Editorial — Policing’s future

The shape of policing in B.C. is in much doubt, following revelations that the federal government and B.C. government are at odds over the next RCMP contract.

The shape of policing in B.C. is in much doubt, following revelations that the federal government and B.C. government are at odds over the next RCMP contract.

While the federal government apparently has set a Nov. 30 deadline for the province to sign a 20-year contract, Heritage Minister James Moore was downplaying that deadline on Friday. He indicated that the two sides should be able to come up with something both can agree on.

Provincial Solicitor General Shirley Bond revealed the deadlock when she spoke to municipal officials at their annual convention last week. Langley City Mayor Peter Fassbender, who is on the provincial negotiating team, also stated there was a serious gulf between the two sides.

Cooler heads need to prevail. The RCMP need B.C. just as much as B.C. needs the RCMP. There are 6,000 Mounties working here — the most of any Canadian province. If their contract isn’t renewed, many of them will be out of a job.

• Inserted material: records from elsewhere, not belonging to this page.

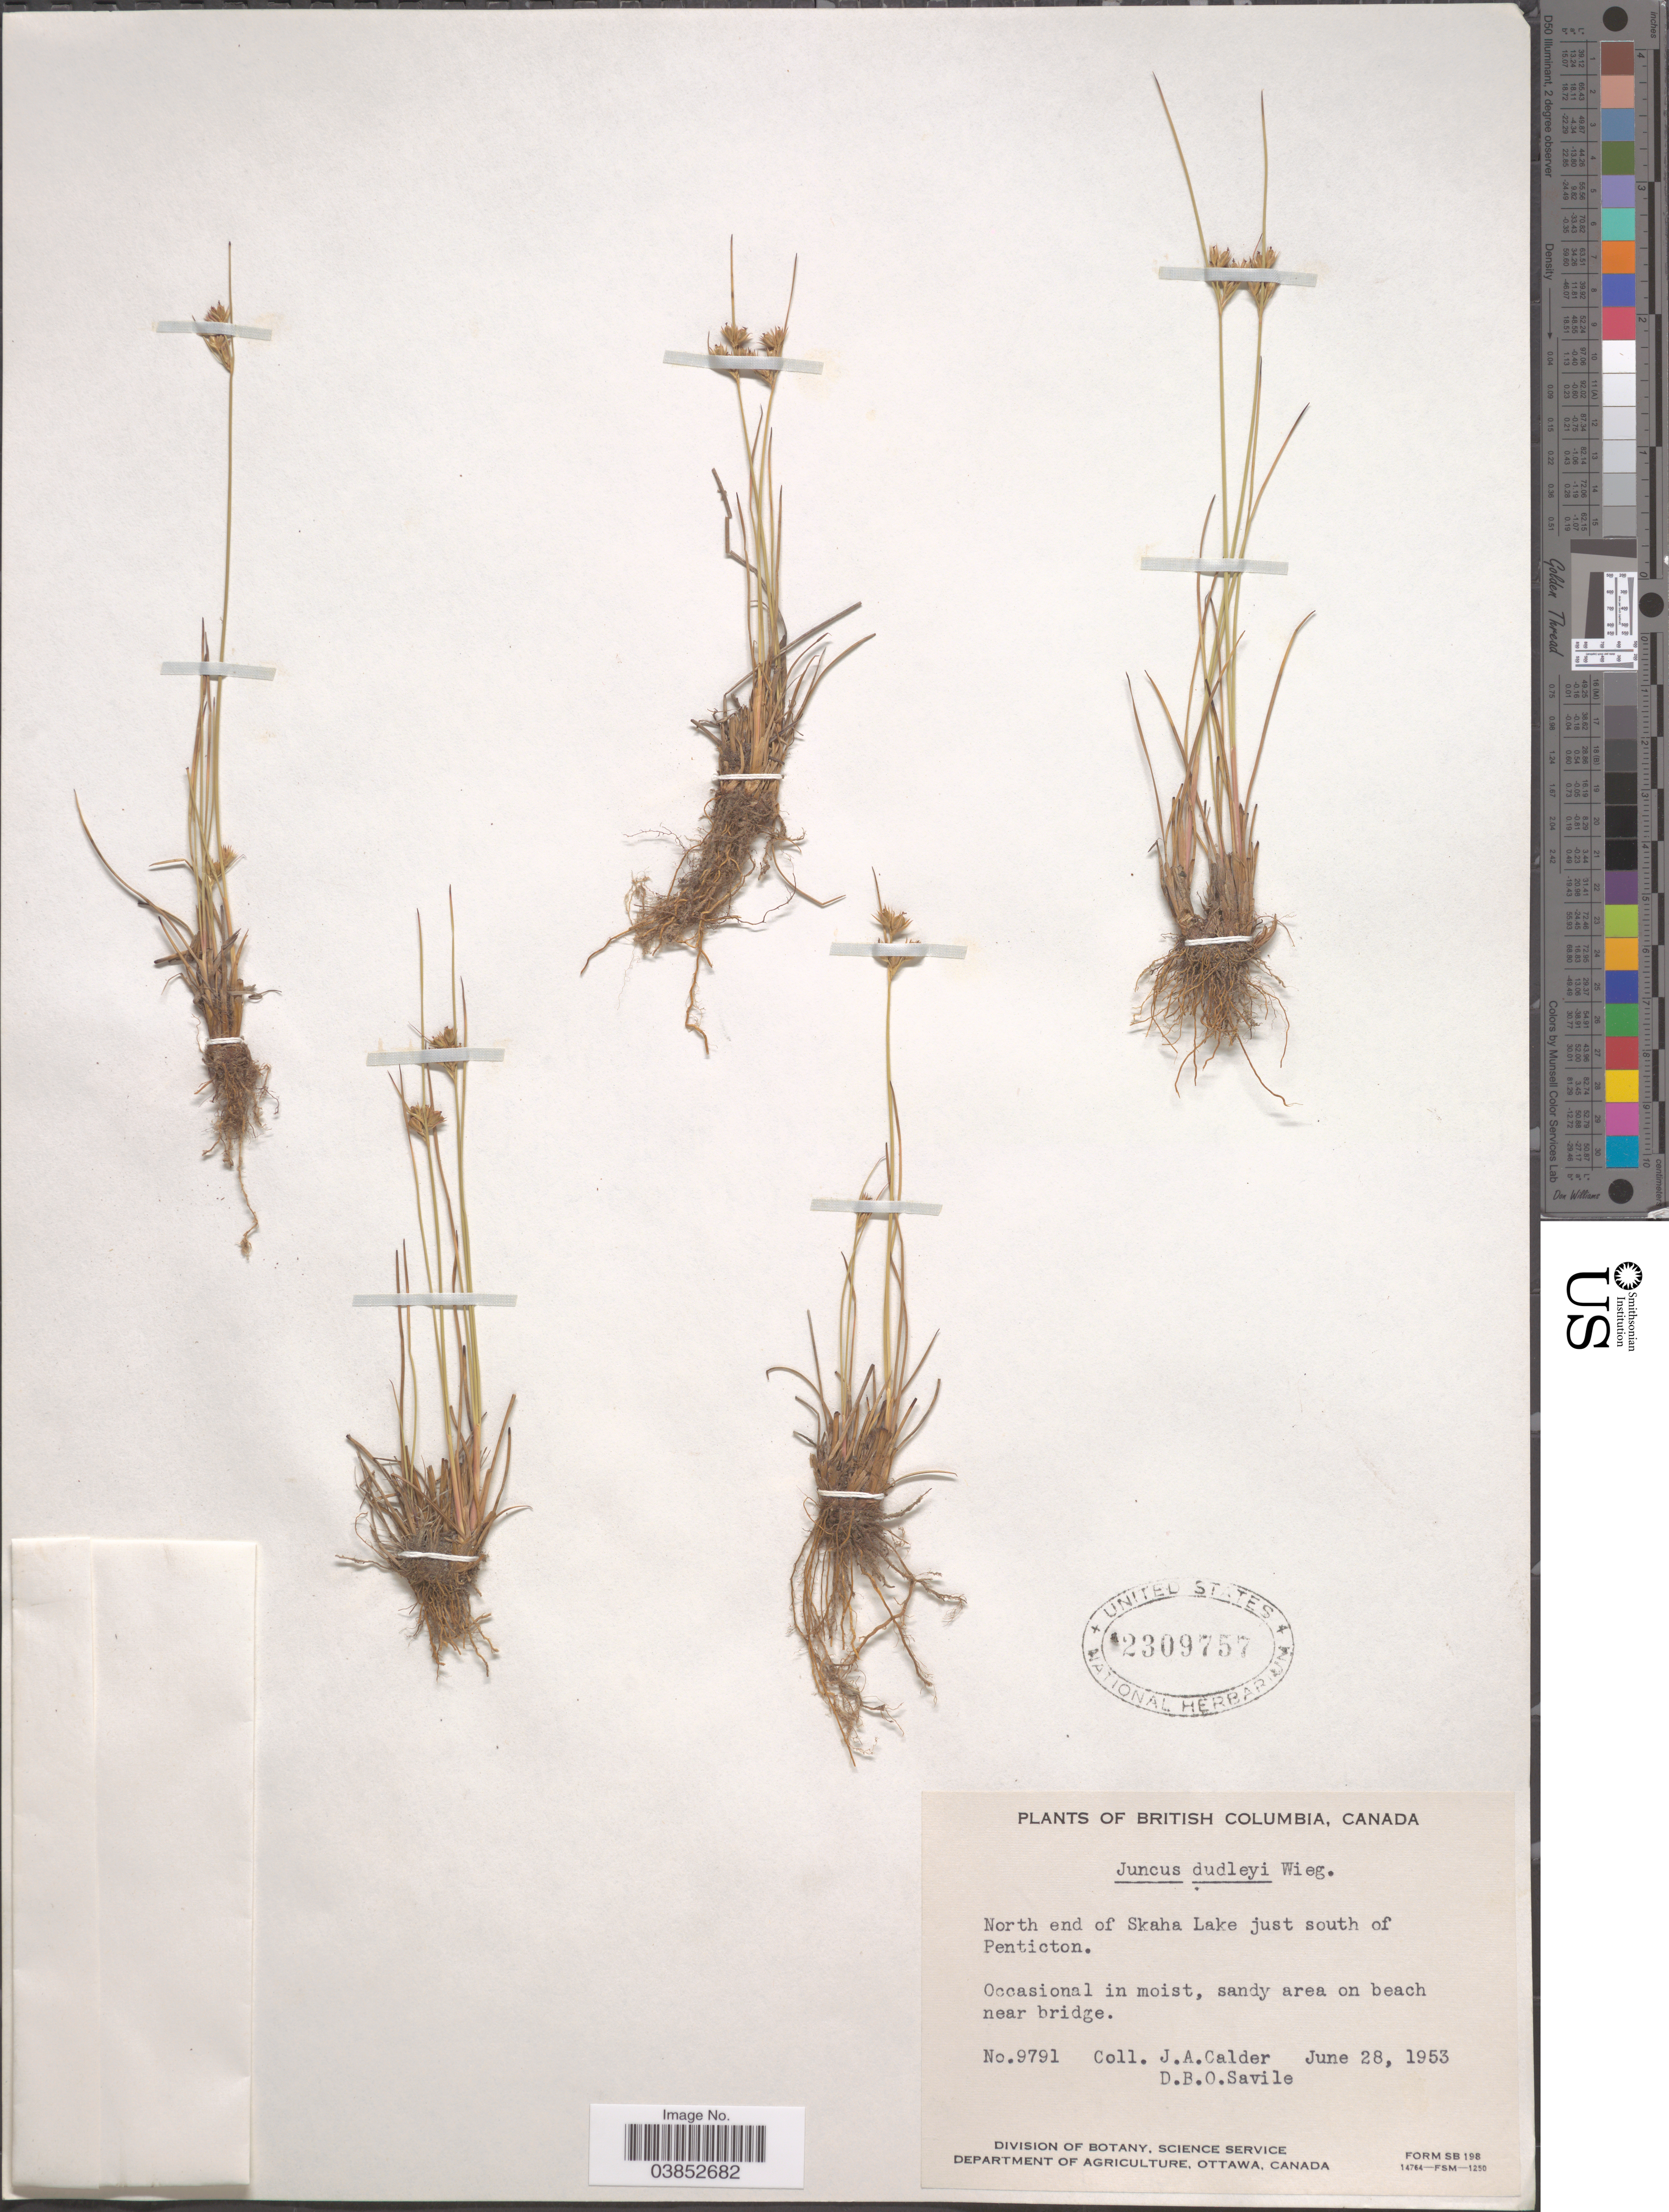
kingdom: Plantae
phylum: Tracheophyta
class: Liliopsida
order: Poales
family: Juncaceae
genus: Juncus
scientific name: Juncus dudleyi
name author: Wiegand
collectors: J. A. Calder & D. Savile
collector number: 9791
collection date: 1953-06-28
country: Canada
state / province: British Columbia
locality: North end of Skaha Lake just south of Penticton. Sandy area on beach near bridge.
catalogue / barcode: US 2309757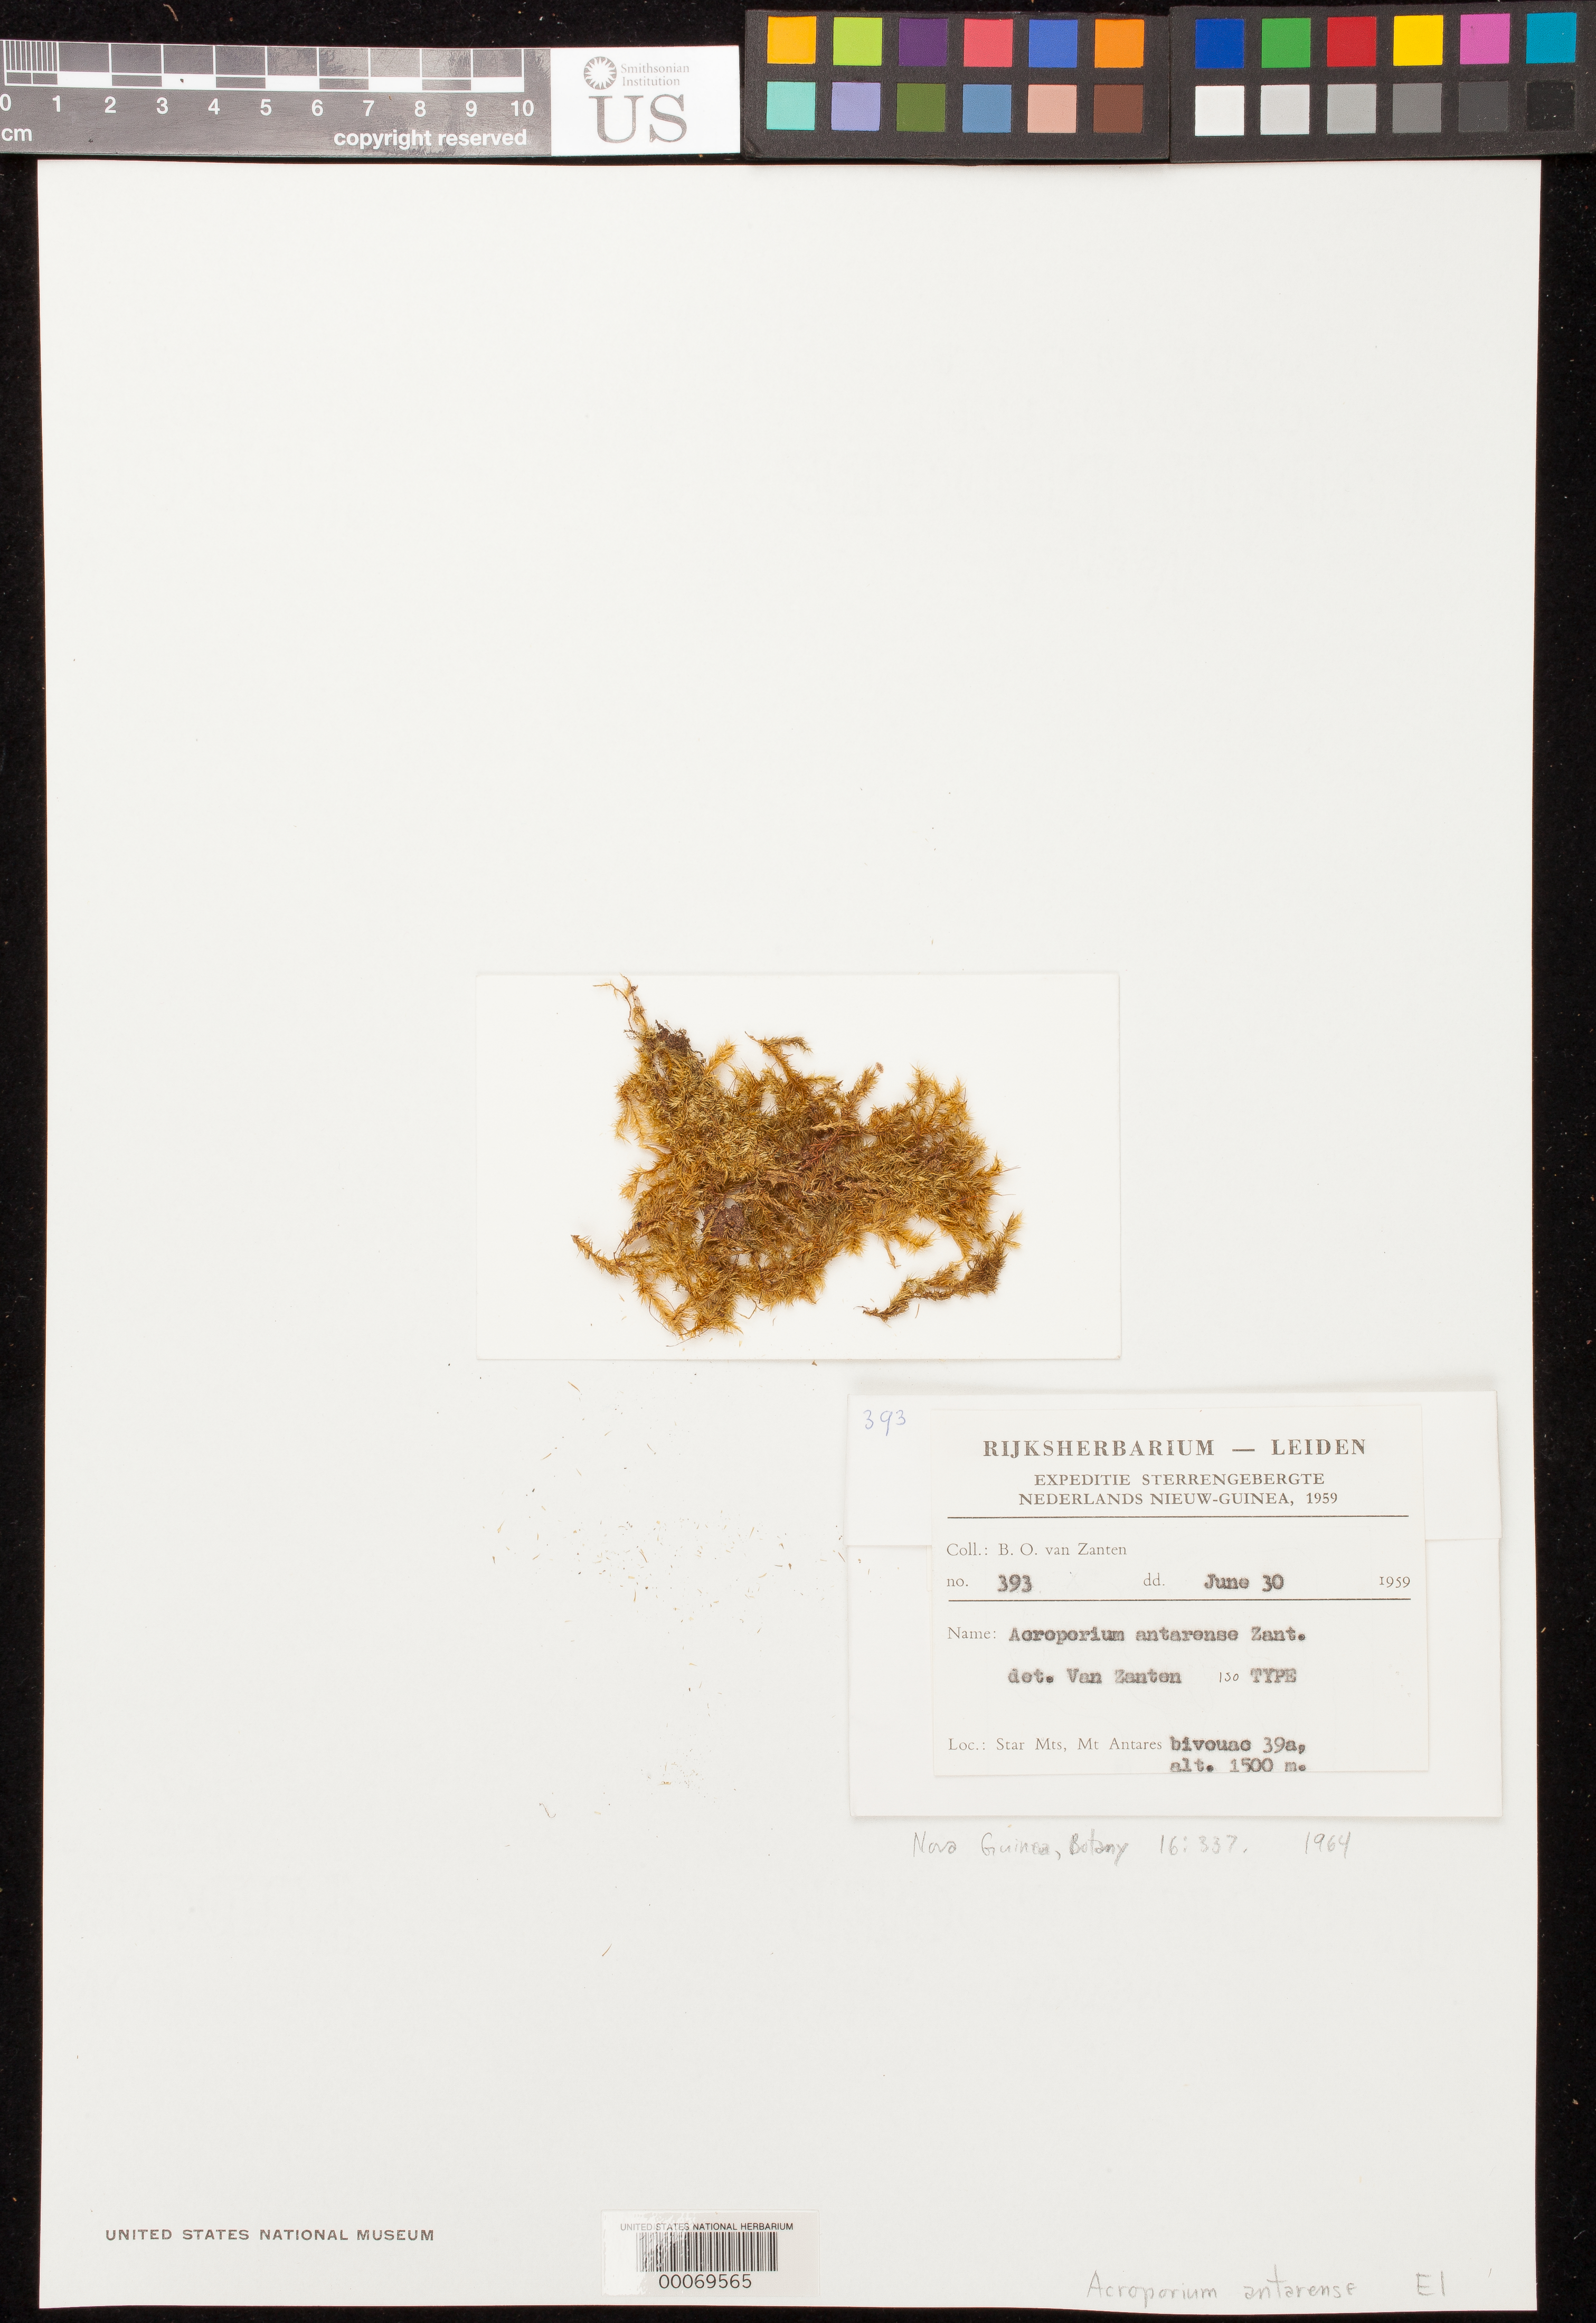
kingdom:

B.C. is right to insist on greater accountability for the RCMP. The public has demanded this since the death of Robert Dziekanski at the Vancouver aiport, at the hands of Taser-wielding RCMP officers. While a civilian oversight agency is being set up, the RCMP themselves must be more accountable to the province and local governments.

Municipalities also have grave concerns about budget implications. There is a good chance that the RCMP will become unionized, and that employee costs will rise sharply. Even if wages stay the same, there could be significant overtime bills. Municipal budgets can’t handle large, unexpected costs such as this and some assurance about how much costs will rise in the future is crucial.

The federal government, which has the most tax authority in the country,  should be willing to accept a one or two per cent annual cap on additional costs to be borne by the province and municipalties, and absorb anything above that figure.

It has far more ability to absorb those costs than local governments, which are dependent on property tax, do. Such a clause would also prompt Ottawa to be much more rigourous in managing RCMP expenditures.

The two sides need to get back to the bargaining table and bargain in good faith. At the same time, the province and municipalities need to have a plan B fully in place, in case no deal can be reached.